§ Task prompt
Gather every line of the material below that contains the string "Grievance", matching case exactly, and copy each one in full.

**** Extracted entries ****

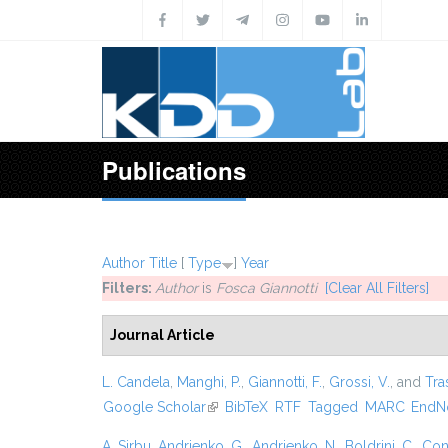
Skip to main content
Publications
Author
Title
[
Type
]
Year
Filters:
Author
is
Fosca Giannotti
[Clear All Filters]
Journal Article
L. Candela
,
Manghi, P.
,
Giannotti, F.
,
Grossi, V.
, and
Tras
Google Scholar
(link is external)
BibTeX
RTF
Tagged
MARC
EndN
A. Sirbu
,
Andrienko, G.
,
Andrienko, N.
,
Boldrini, C.
,
Cont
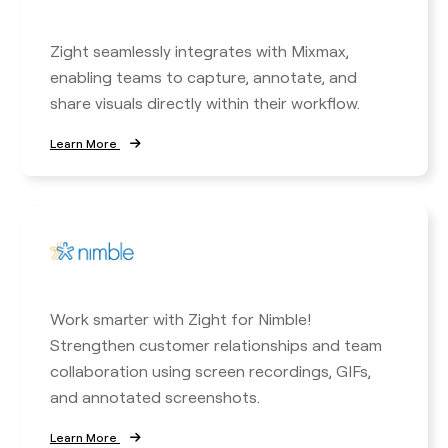
Zight seamlessly integrates with Mixmax,
enabling teams to capture, annotate, and
share visuals directly within their workflow.
Learn More
Work smarter with Zight for Nimble!
Strengthen customer relationships and team
collaboration using screen recordings, GIFs,
and annotated screenshots.
Learn More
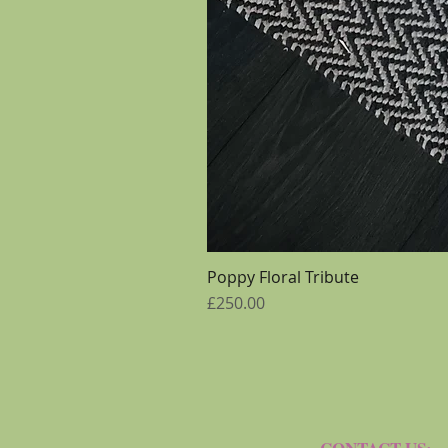
Poppy Floral Tribute
Price
£250.00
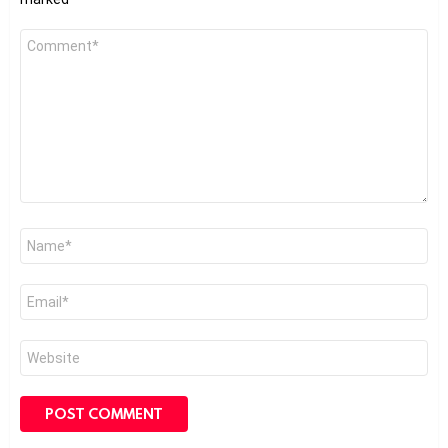
Comment
*
Name
*
Email
*
Website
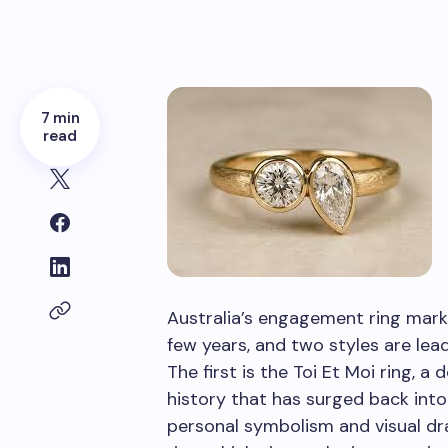
7 min
read
Australia’s engagement ring mark
few years, and two styles are lea
The first is the Toi Et Moi ring, a
history that has surged back into
personal symbolism and visual d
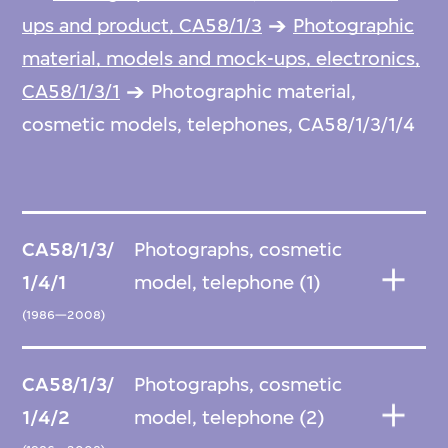
ups and product, CA58/1/3
Photographic
material, models and mock-ups, electronics,
CA58/1/3/1
Photographic material,
cosmetic models, telephones, CA58/1/3/1/4
CA58/1/3/
Photographs, cosmetic
1/4/1
model, telephone (1)
(1986—2008)
CA58/1/3/
Photographs, cosmetic
1/4/2
model, telephone (2)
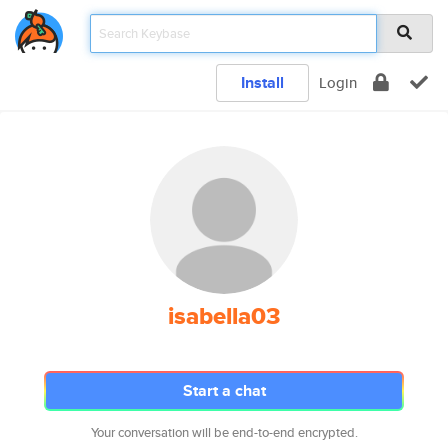
Install
Login
isabella03
Start a chat
Your conversation will be end-to-end encrypted.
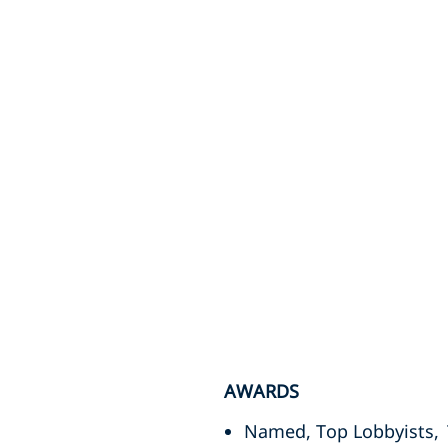
AWARDS
Named, Top Lobbyists,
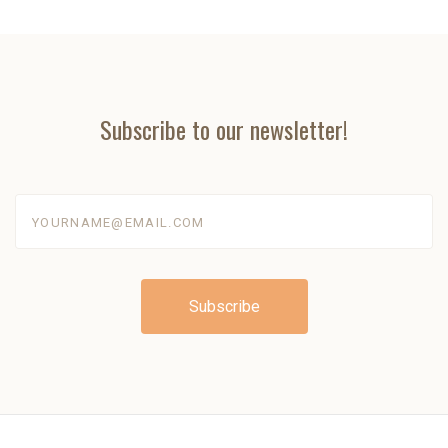
Subscribe to our newsletter!
yourname@email.com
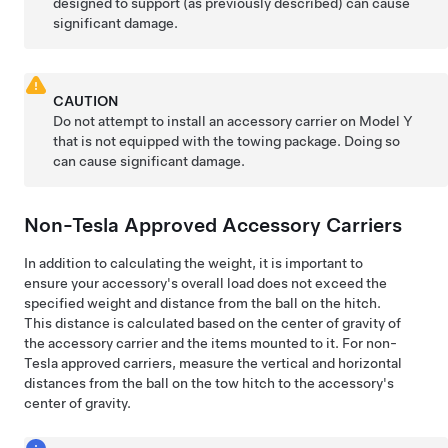
designed to support (as previously described) can cause
significant damage.
CAUTION
Do not attempt to install an accessory carrier on
Model Y
that is not equipped with the towing package. Doing so
can cause significant damage.
Non-Tesla Approved Accessory Carriers
In addition to calculating the weight, it is important to
ensure your accessory's overall load does not exceed the
specified weight and distance from the ball on the hitch.
This distance is calculated based on the center of gravity of
the accessory carrier and the items mounted to it. For non-
Tesla approved carriers, measure the vertical and horizontal
distances from the ball on the tow hitch to the accessory's
center of gravity.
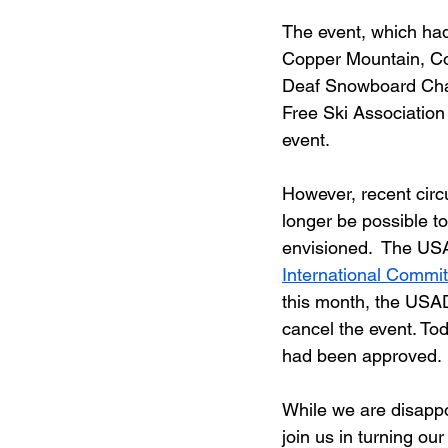
The event, which had
Copper Mountain, Co
Deaf Snowboard Cham
Free Ski Associatio
event.
However, recent circ
longer be possible t
envisioned.  The U
International Commit
this month, the USA
cancel the event. To
had been approved. 
While we are disappo
join us in turning our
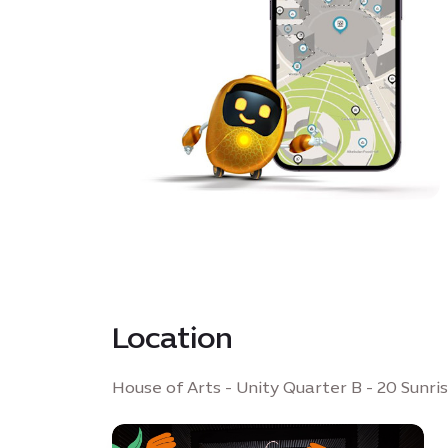
Location
House of Arts - Unity Quarter B - 20 Sunri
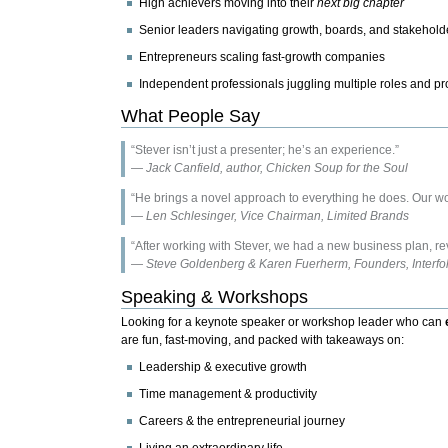
High achievers moving into their
next big chapter
Senior leaders navigating growth, boards, and stakehold
Entrepreneurs scaling fast-growth companies
Independent professionals juggling multiple roles and pr
What People Say
“Stever isn’t just a presenter; he’s an experience.”
—
Jack Canfield, author, Chicken Soup for the Soul
“He brings a novel approach to everything he does. Our wo
—
Len Schlesinger, Vice Chairman, Limited Brands
“After working with Stever, we had a new business plan, rev
—
Steve Goldenberg & Karen Fuerherm, Founders, Interfol
Speaking & Workshops
Looking for a keynote speaker or workshop leader who can
are fun, fast-moving, and packed with takeaways on:
Leadership & executive growth
Time management & productivity
Careers & the entrepreneurial journey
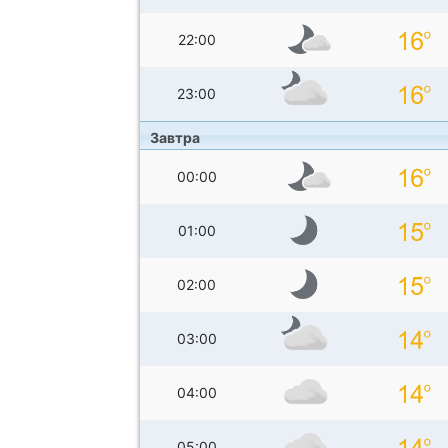
22:00
23:00
Завтра
00:00
01:00
02:00
03:00
04:00
05:00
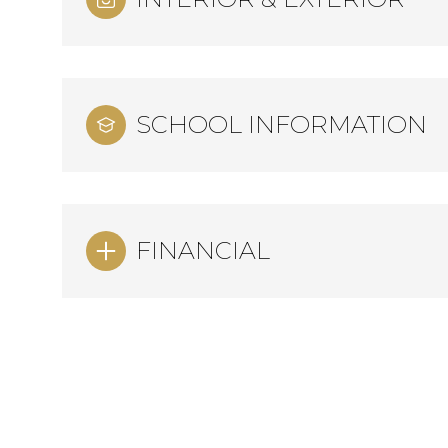
SCHOOL INFORMATION
FINANCIAL
Sunday
Monday
Tuesday
09
10
11
Aug
Aug
Aug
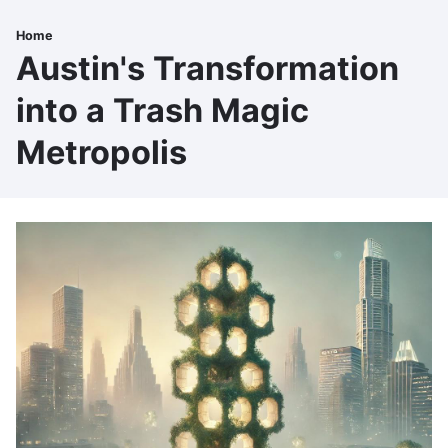
Skip
to
Home
Breadcrumb
main
Austin's Transformation
content
into a Trash Magic
Metropolis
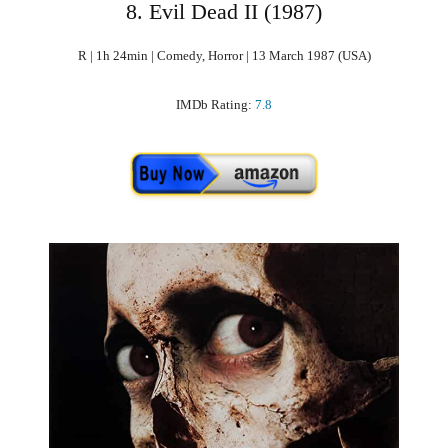
8. Evil Dead II (1987)
R | 1h 24min | Comedy, Horror | 13 March 1987 (USA)
IMDb Rating:
7.8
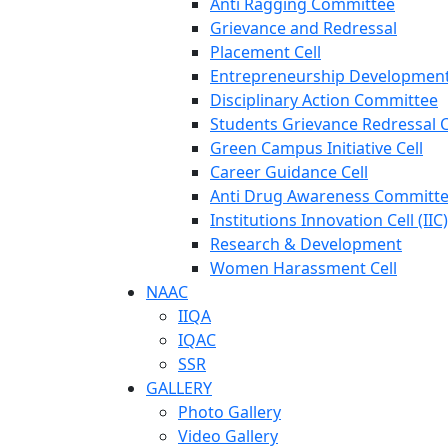
Anti Ragging Committee
Grievance and Redressal
Placement Cell
Entrepreneurship Development
Disciplinary Action Committee
Students Grievance Redressal C
Green Campus Initiative Cell
Career Guidance Cell
Anti Drug Awareness Committ
Institutions Innovation Cell (IIC)
Research & Development
Women Harassment Cell
NAAC
IIQA
IQAC
SSR
GALLERY
Photo Gallery
Video Gallery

****

§ Finished exercise
Grievance and Redressal
Students Grievance Redressal C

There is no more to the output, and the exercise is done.